Statistical robustness in utility preference robust optimization models

Utility preference robust optimization (PRO) concerns decision making problems where information on decision maker's utility preference is incomplete and has to be elicited through partial information and the optimal decision is based on the worst case utility function elicited. A key assumption in the PRO models is that the true probability distribution is either known or can be recovered by real data generated by the true distribution. In data-driven optimization, this assumption may not be satisfied when perceived data differ from real data and consequently it raises a question as to whether statistical estimators of the PRO models based on perceived data are reliable. In this paper, we investigate the issue which is also known as qualitative robustness in the literature of statistics (Huber in Robust statistics, 3rd edn, Wiley, New York, 1981) and risk management (Kratschmer et al. in Finance Stoch 18:271-295, 2014). By utilizing the framework proposed by Kratschmer et al. (2014), we derive moderate sufficient conditions under which the optimal value and optimal solution of the PRO models are robust against perturbation of the exogenous uncertainty data, and examine how the tail behaviour of utility functions affects the robustness.

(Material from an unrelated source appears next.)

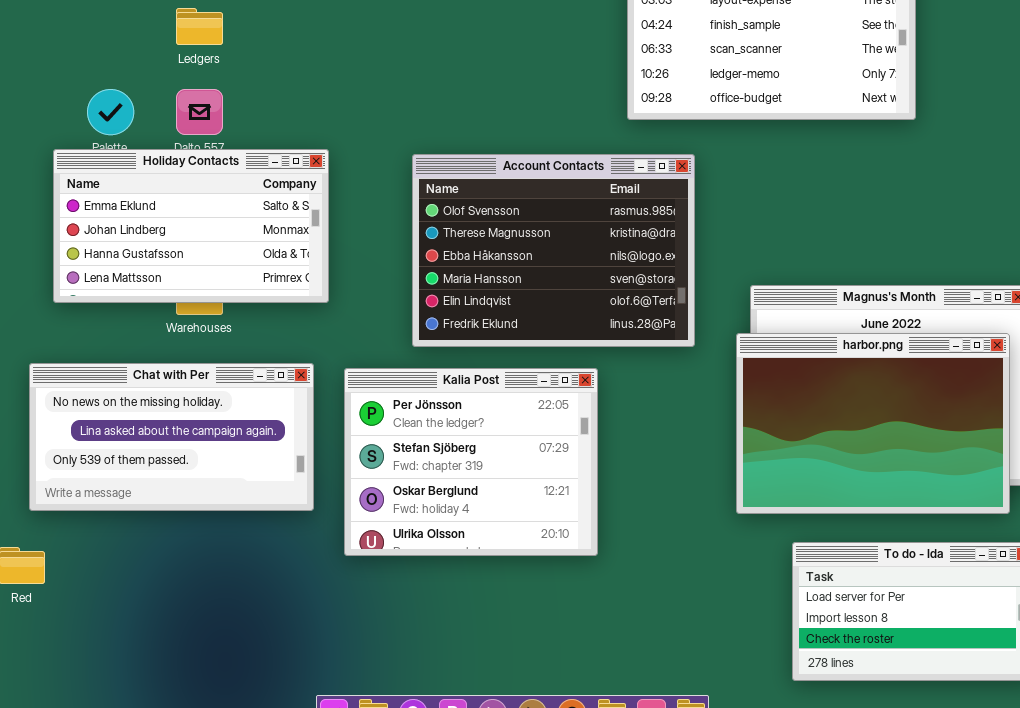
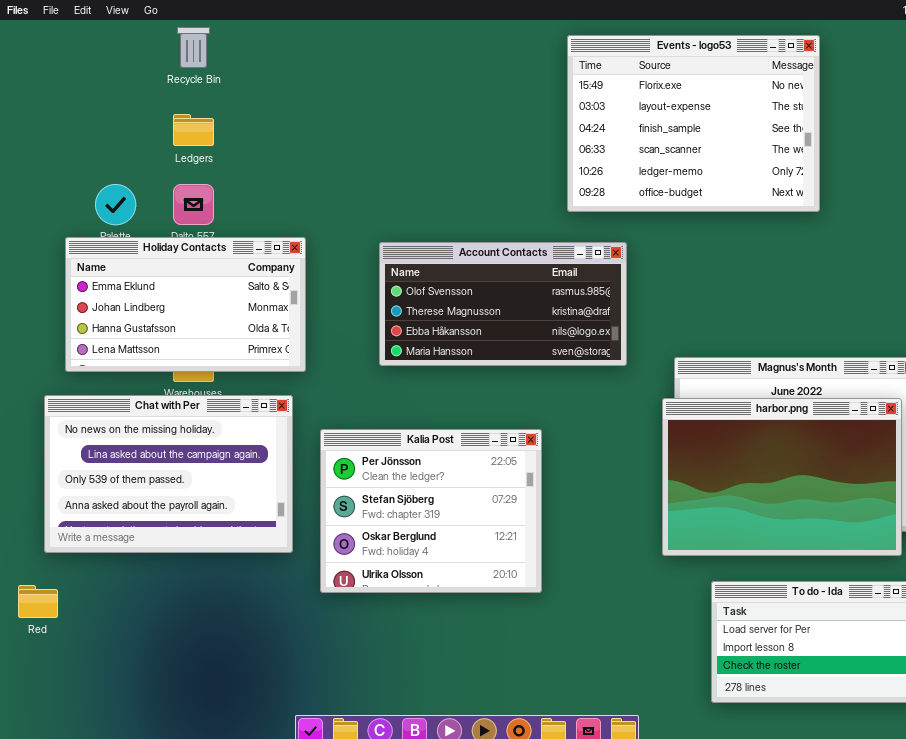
Account Contacts: [412,154,695,347] -> [379,242,627,366], resized
Chat with Per: [29,363,314,511] -> [44,395,293,553], resized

Moreover, under some additional conditions on the Lipschitz continuity of the underlying functions with respect to random data, we establish quantitative robustness of the statistical estimators under the Kantorovich metric. Finally, we investigate uniform consistency of the optimal value and optimal solution of the PRO models. The results cover utility selection problems and stochastic optimization problems as special cases.

Automated summary

This study focuses on qualitative robustness in utility preference robust optimization, proposing moderate sufficient conditions for the robustness of optimal values and solutions against perturbations of exogenous uncertainty data, and examining how the tail behavior of utility functions affects robustness. Additionally, quantitative robustness of statistical estimators under the Kantorovich metric is established under certain conditions, and uniform consistency of optimal values and solutions of the models is investigated, covering utility selection and stochastic optimization problems as special cases.